Mobil yang membawa Aini dan yang lainnya berhenti di rumah mewah dengan tiga lantai milik Erlangga. Mereka masuk ke dalam rumah. Aini mengantar kedua orang tua Bunga, dan adiknya ke kamar tamu, Bunga mendorong kursi roda ayahnya dengan penuh kasih sayang.

“Untuk sementara, kalian tinggal di sini dulu, ya!“ ucap Aini dengan menguntai senyum manis.

“Terima Kasih, Bu. Saya tidak akan pernah melupakan kebaikan ibu!“ ucap bu Sumi, Ibunda Bunga. Dia mencium tangan Aini. Namun Aini berusaha menghindar. Da merasa tidak pantas karena usia mereka pasti tidak beda jauh..

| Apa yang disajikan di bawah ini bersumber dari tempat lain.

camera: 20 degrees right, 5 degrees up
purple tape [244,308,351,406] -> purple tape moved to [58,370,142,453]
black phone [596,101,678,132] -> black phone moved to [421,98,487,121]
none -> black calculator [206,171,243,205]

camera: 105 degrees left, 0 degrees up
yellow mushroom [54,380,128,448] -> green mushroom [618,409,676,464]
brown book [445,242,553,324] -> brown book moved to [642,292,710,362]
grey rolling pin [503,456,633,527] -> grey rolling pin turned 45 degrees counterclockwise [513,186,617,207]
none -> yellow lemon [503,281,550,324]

Bu Sumi menghapus airmatanya dengan jilbab lusuh yang dikenakan.

“Apa kalian sudah makan?” tanya Aini.

“Sudah, Tante!“ Jawab Bunga.

“Benar?“

“Benar, Tante!“

“Ya sudah. Kalian istirahat dulu. Saya mau menunggu suami saya pulang.“

Aini keluar dari kamar dan menutup pintu perlahan. Kemudian menuju ruang tamu untuk menunggu kedatangan suaminya.

Aini menatap ke arah jam dinding. Hampir setengah jam menunggu suaminya. Tidak biasa nya suaminya seperti ini. Semarah apapun dia, tidak pernah pergi tanpa pamit kepadanya.

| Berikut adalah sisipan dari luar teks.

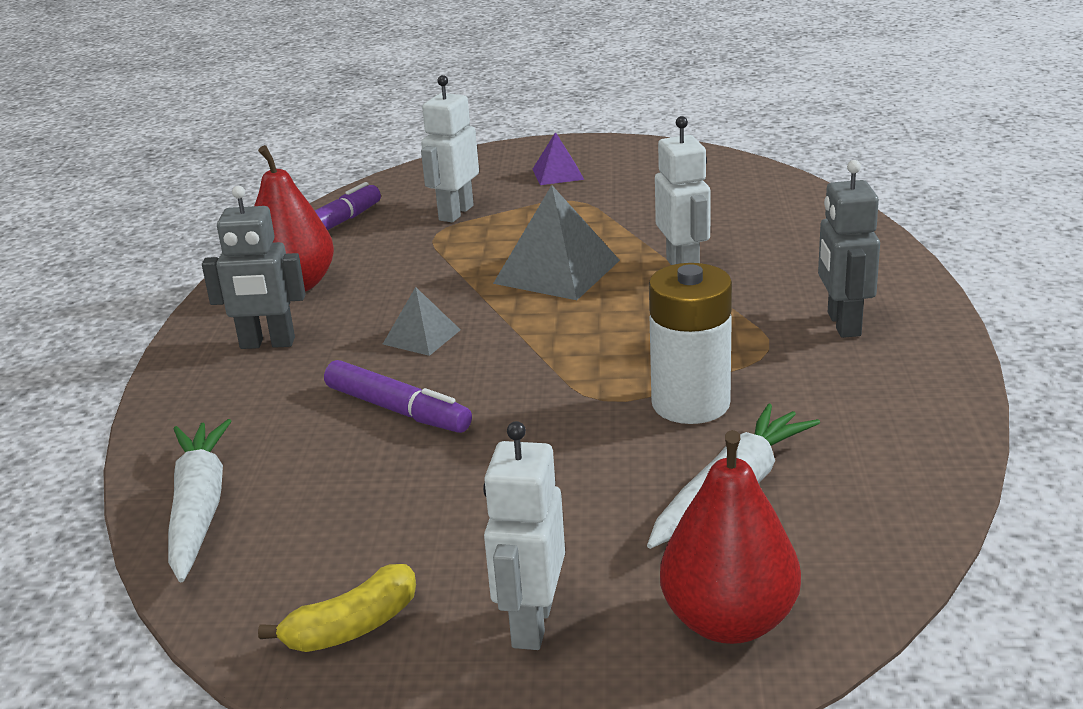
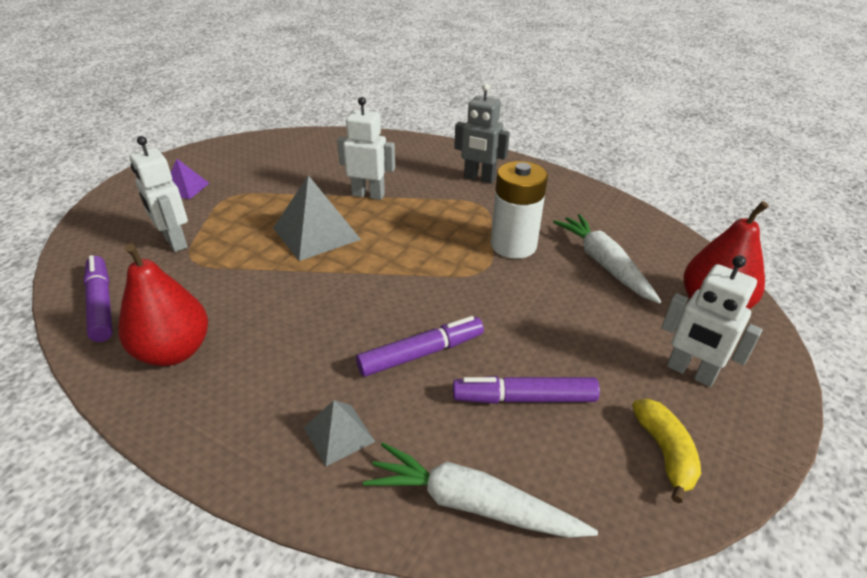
camera: 65 degrees left, 10 degrees up
grey robot [202,186,306,349] -> none
grey pyramid [383,287,461,356] -> grey pyramid moved to [304,400,375,466]
none -> purple marker [453,376,600,404]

Ting tong! bel berbunyi, Aini segera membuka pintu. Erlangga muncul dengan wajah yang tidak bersahabat. Ia masuk begitu saja tanpa memperdulikan Aini yang terus memanggil namanya.

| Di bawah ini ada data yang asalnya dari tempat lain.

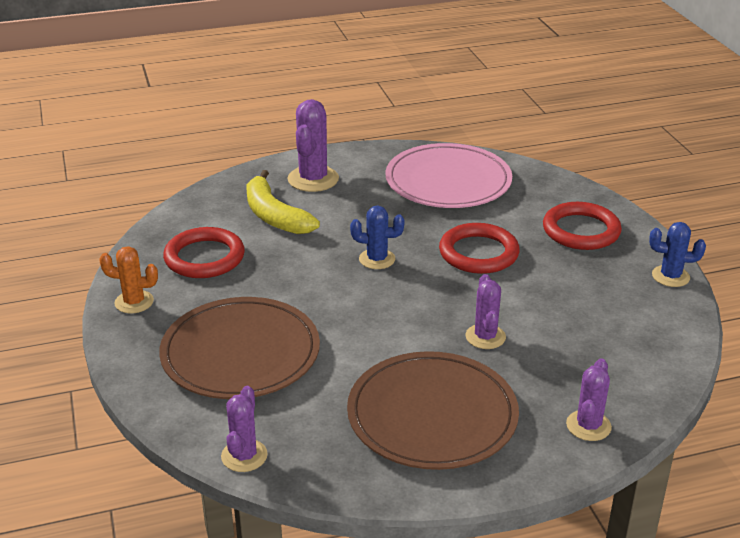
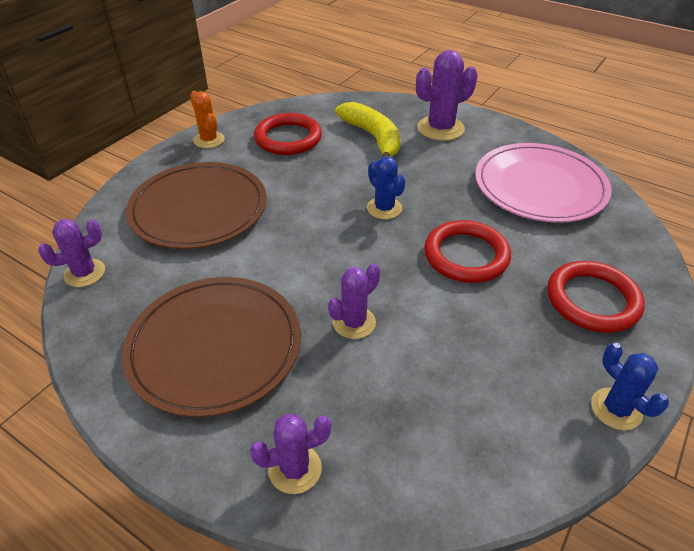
camera: 50 degrees right, 10 degrees up
yellow banana [246,170,320,234] -> yellow banana turned 135 degrees clockwise [335,102,400,158]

“Mas, berhenti!“ Aini menarik lengan suaminya untuk menghentikan langkahnya.

“Apa lagi Aini? aku cape!“ jawab Erlangga dengan kesal.

“Dari mana saja kamu,Mas? lebih dari setengah jam aku menunggu kamu!“

“Untung saja aku masih mau pulang! Pokoknya selama mereka masih ada mereka di rumah ini, aku tidak akan pulang! Rumah ini bukan penampungan. Kamu tinggal pilih mereka atau aku!“ jawab Erlangga dengan sombong.

“Kamu jangan lebay deh. Mereka itu tamu aku, kamu juga harus menghormati mereka!”

“Dengar Aini, aku tidak sudi tinggal satu atap dengan gadis sialan itu! Mereka tidak seharusnya tinggal di sini. dan kamu juga harus menghormatiku sebagai suamimu! ini rumahku!“ Erlangga mengguncang bahu Aini.

“Tapi, Mas...,”

“Tante. Pak Er benar. Kami tidak seharusnya tinggal di sini!“ Bunga muncul dengan raut wajah yang begitu sedih. Rambut hitamnya  yang bergelombang dibiarkan tergerai tanpa tersisir rapi.

“Pak Er-Pak Er! nama saya Erlangga! Saya tidak suka dipanggil seperti itu!“ Hardik Erlangga kepada Bunga.

“Kamu dan keluargamu kenapa sih harus nyusahin keluarga saya?! kenapa kamu tidak terima saja penawaran dari Boss preman itu?! kalau kamu mau jadi simpanannya, kelar semua masalah! kamu tidak lagi merepotkan orang lain! kalian yang menikmati uangnya untuk bersenang-senang, keluargaku ikut menanggung! Memalukan!“ emosi pria berkacamata itu kian meledak-ledak. Kepalanya terasa seperti mengepul.

“Mas! Jangan keterlaluan kamu!“ seru Aini. Dia tidak suka mendengar perkataan buruk suaminya.

Erlangga mendengkus kesal. Ia memilih untuk berlalu dari hadapan gadis yang paling dibenci saat ini. Kepalanya terasa mau meledak kalau harus melihat gadis menyebalkan itu di hadapannya.

Aini mencoba menenangkan Bunga yang menangis. Ia juga kesal mendengar perkataan suaminya yang sangat menyakitkan dan pasti membuat bunga sangat sedih.

“Bunga! Tolong maafkan suami saya, ya. Enggak usah didengerin ucapannya. Orangnya memang begitu kalau lagi marah. Nanti kalau sudah reda juga biasa lagi.”

“Iya Tante, Bunga Enggak apa-apa kok.“

“Ya sudah. Kamu istirahat dulu, Tante mau ke kamar dulu, ya. “ Aini menghapus airmata Bunga dan berlalu menuju ke kamarnya.